- EXERCISE DESCRIPTION
Revise the records that follow so that "legend" is replaced with "key" everywhere and nothing else changes. Leave out the pictures.

- EXTRACTED DATA
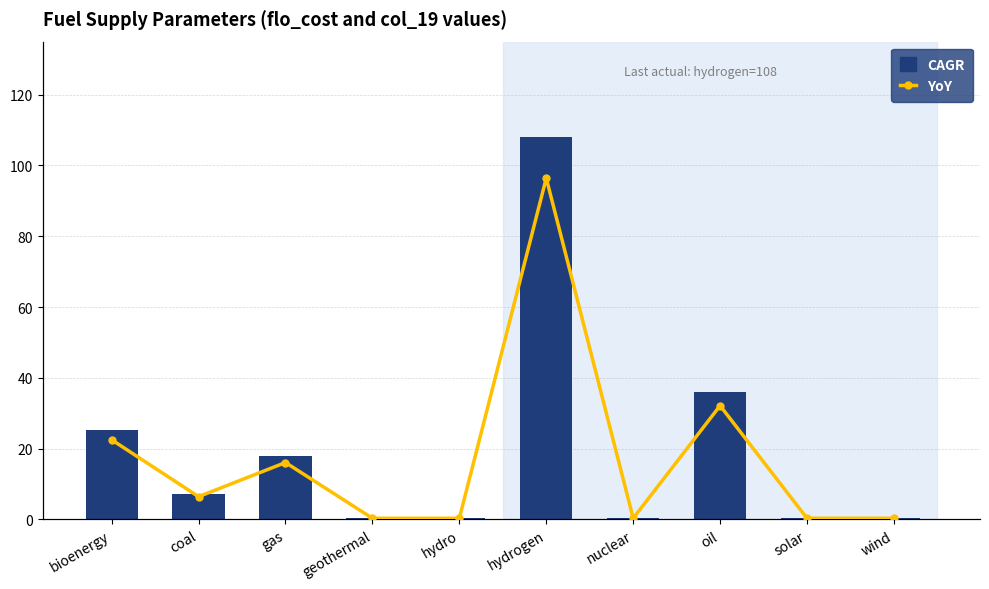

What position from the left is geothermal?

4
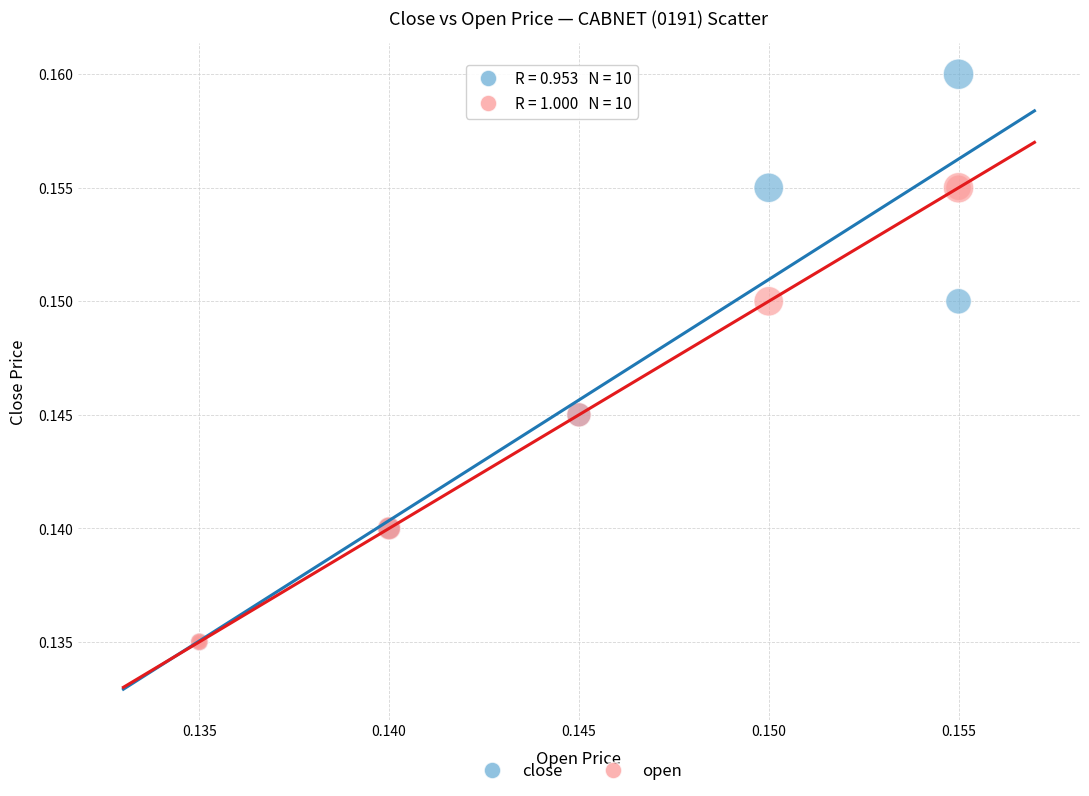

What are all the series names shown in the legend?

close, open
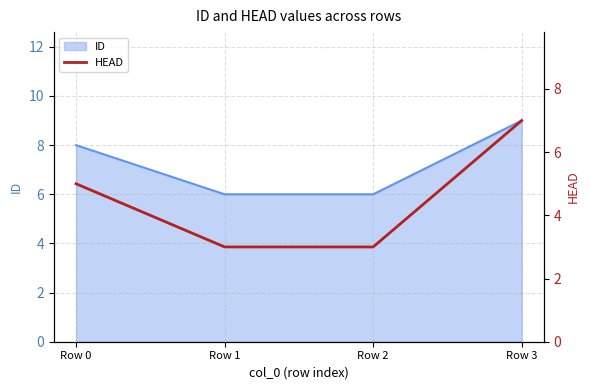

True or false: there are more than 0 points higher than both neighbors.

False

- COMPLETED TASK
What position from the left is geothermal?

4

What are all the series names shown in the key?

close, open

True or false: there are more than 0 points higher than both neighbors.

False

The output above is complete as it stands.